Continuous Monitoring: Real-time statistics for a thousand servers and the application they serve
At IMVU, we push code to production fifty times a day. Each time an engineer finishes a task, the code goes through a large battery of unit tests, and when it passes, we deploy it on our servers right away. This makes the feedback loop immediate: If something is wrong, we hear about it and can fix it while the context is still fresh in the mind of the engineer.
An important part of this process is the “immune system.” The immune system monitors the status of the entire application, and detects abrupt changes. If these abrupt changes are bad enough, and closely enough correlated with a recent code deployment, that code deployment is rolled back, and the engineer in question sent links to graphs and error logs to go look at to figure out the problem.
For a long time, we used rrdtool with scripts to scrape counter values out of memcached to capture data, and cacti to plot that data into graphs. This was an easy way get get started when IMVU was small, and it has scaled to the size we’re at now. Two years ago, the system started showing its age. A year ago, we decided to do something about it. The problems we wanted to solve were:
1) The system we had only collected data at 5 minute intervals. This is way too slow to quickly detect problems after a bad code push. Bad code pushes are rare, but we want them to impact customers as briefly as possible.
2) The system we had would aggregate data as “average” over time, to keep coarser data available for a longer time. But this means that we lose useful resolution. What was the swing of the data within each “bucket” of measurements? What was the min, and the max?
3) The retention times for the data were too short. To compare if the system is mis-behaving right now, or if it’s just normal high load for a week-end, we need accurate data from a week ago as a baseline.
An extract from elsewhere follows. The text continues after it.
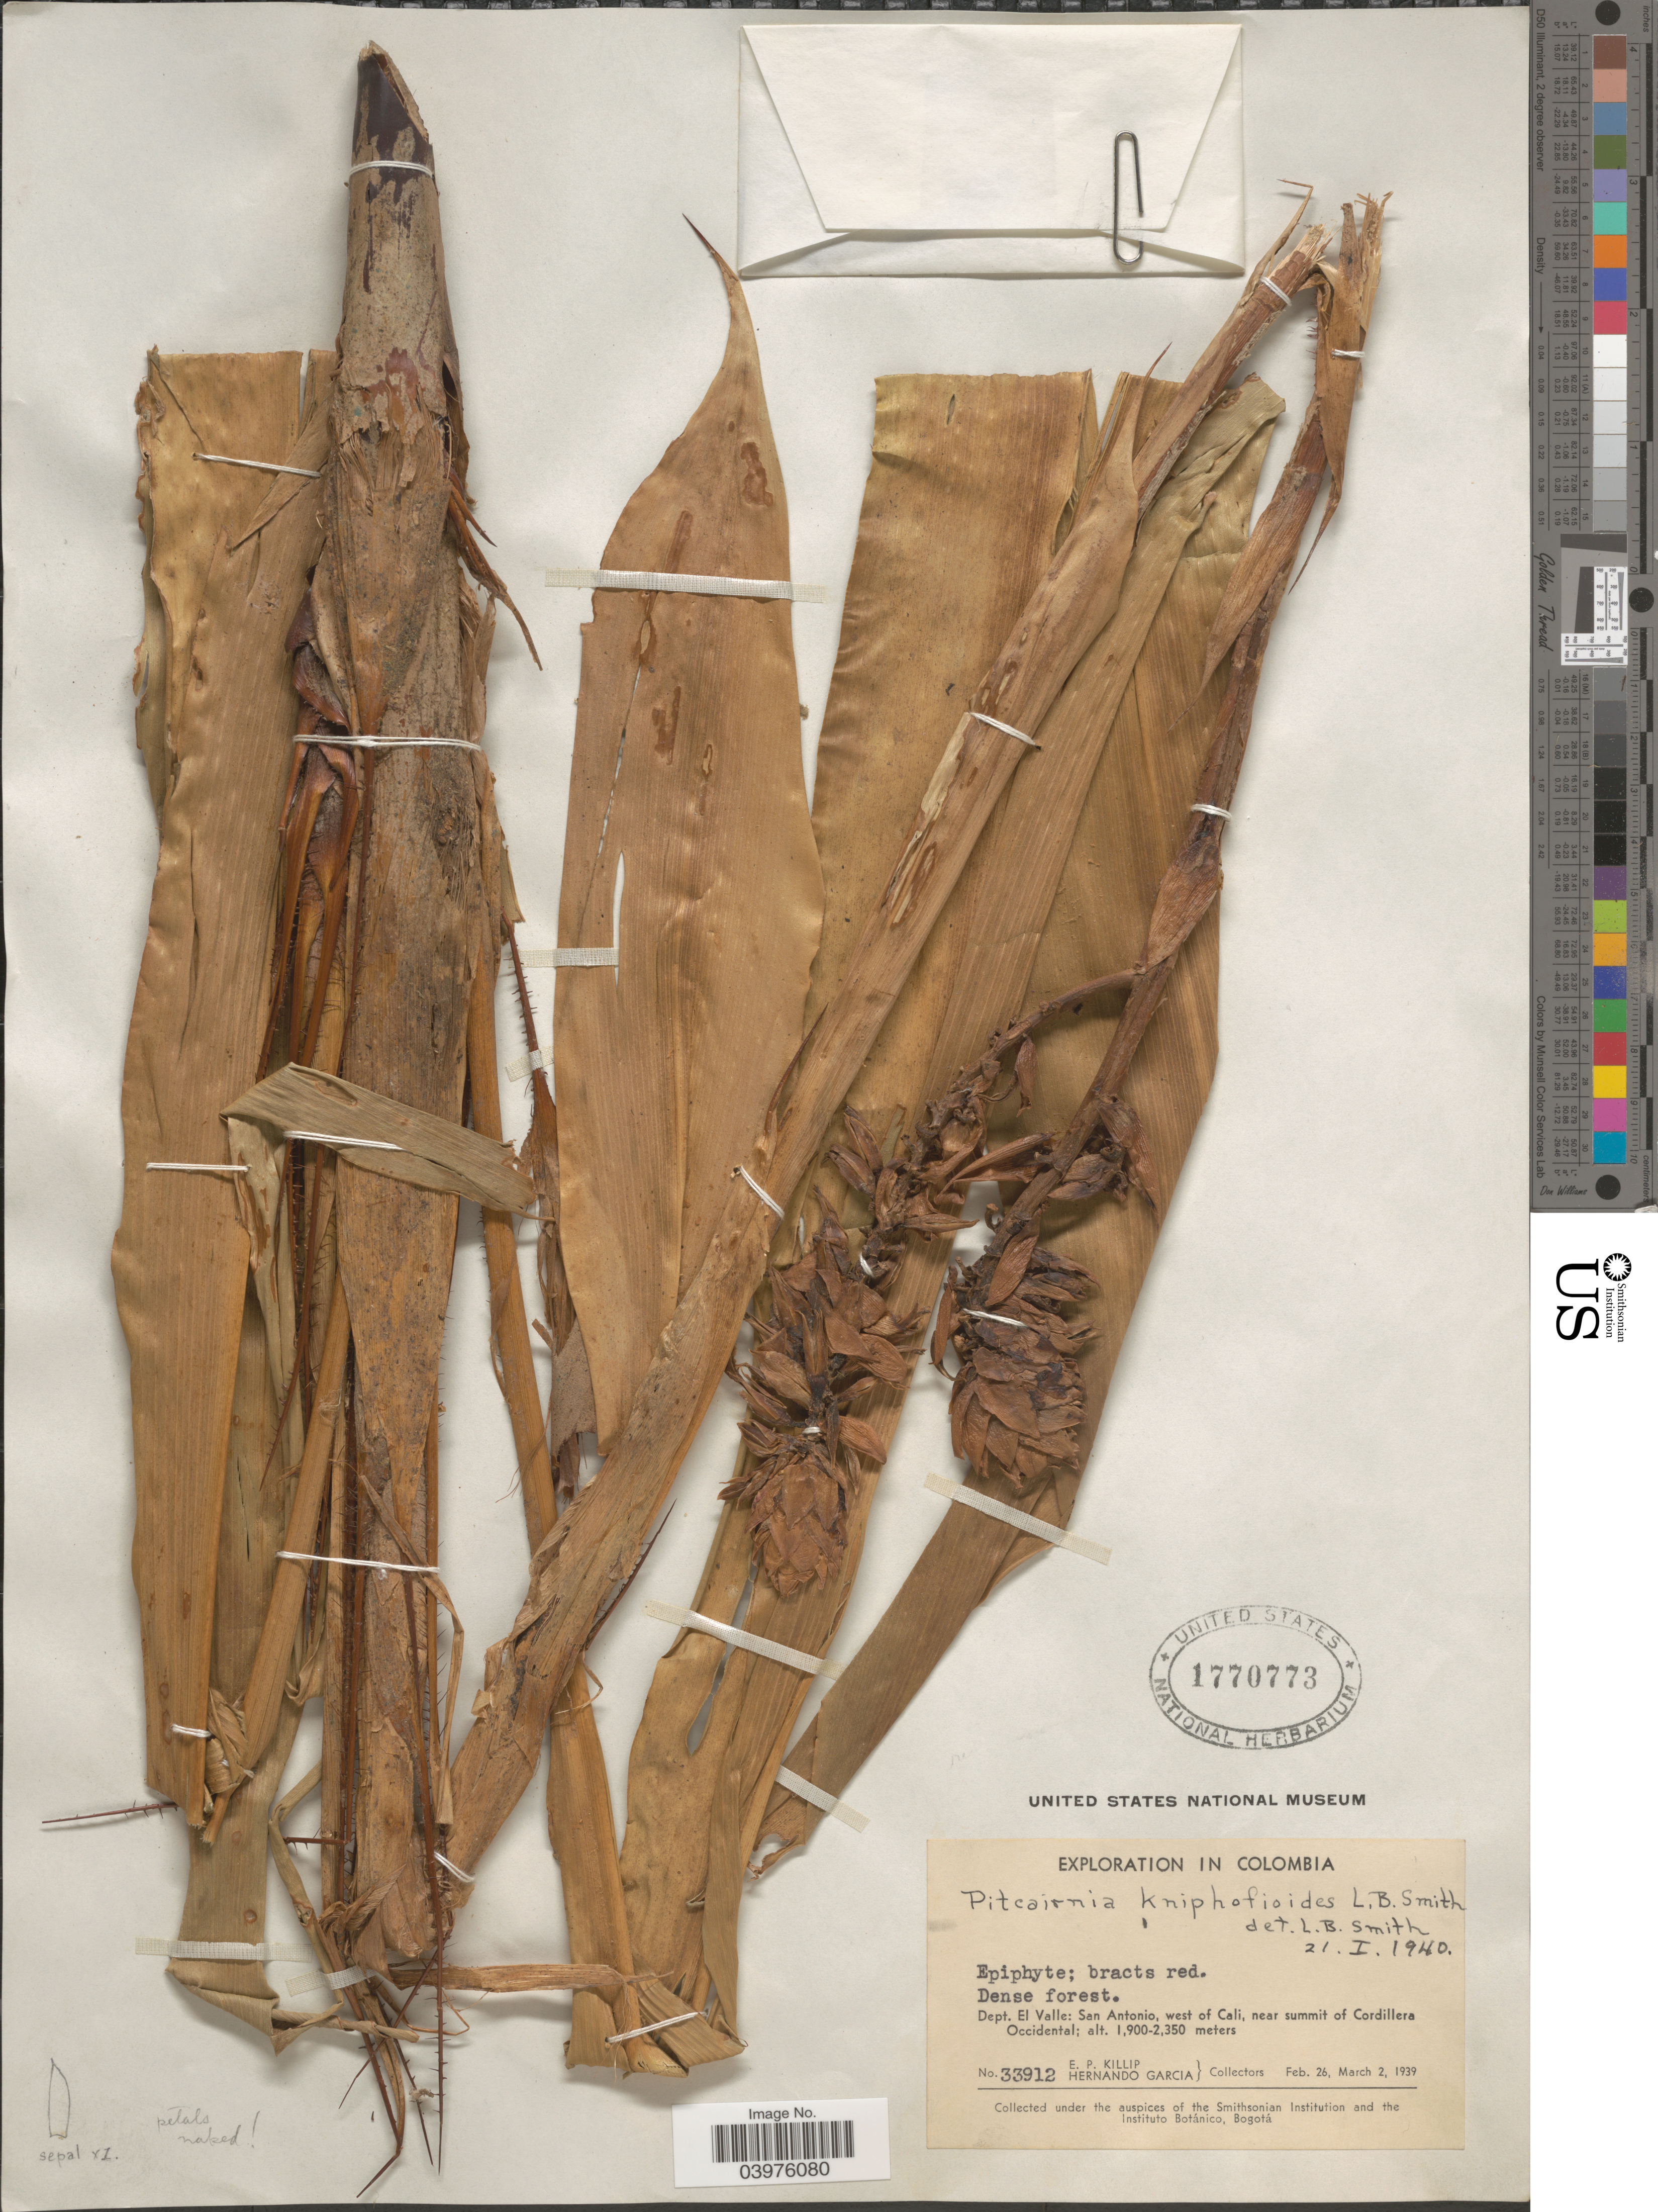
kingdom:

4) The system that relied on metrics to be written into memcache, and then scraped back out into rrd files by cacti, was running out of steam, and we often had time intervals with missing data for many counters.
To solve these problems, we went looking for other counter management solutions. We tried a large number, wrote off a bunch, and then settled on “Graphite,” which our friends over at Etsy seemed to recommend highly. However, Graphite was still not quite right — it would still only allow a single aggregation function when aggregating metrics over time, and the built-in storage back-end had some performance problems, largely traced to the distribution model of “use NFS.”
So, we started writing our own back-end for the nice Graphite graphing front-end. We made the back-end fit into Graphite’s expectations, and exposed the different data from a single metric as separate sub-counters. For each data point in a graph, we could get the average, sample count, standard deviation, minimum, and maximum. Getting there required pretty heroic efforts, and pretty nasty hacks, though — the internals of Graphite simply weren’t made to support this use case. Also, Graphite used server-side rendering, which meant that just a few engineers keeping a dashboard of a dozen counters on their screen, refreshing every 10 seconds, would overload the machine collecting the metrics.
Finally, to solve the intermittent data problem, we made the system capable of forwarding incoming data in a graph. An agent can run on each server, and receive local data, which it then forwards to the master database. Should the agent connection go down, the data is buffered while the agent attempts to re-connect.
Today, we’re releasing this (both back-end and front-end) on GitHub to the open source world as our contribution to operations and engineering teams everywhere. If you have a large number of counters to track, and want richer data than a “simple” aggregation function per data point, I encourage you to have a look, starting with the wiki:
The back-end application is written in C++ with boost::asio for threading and networking, and currently keeps half a million counter files, each updated every 10 seconds, on a mid-range Dell server with raid5 SSD drives. Currently, there is build and packaging support for Ubuntu 10.04 LTS, although any reasonable UNIX with GCC should be supported. Give it a spin, and let us know what you think!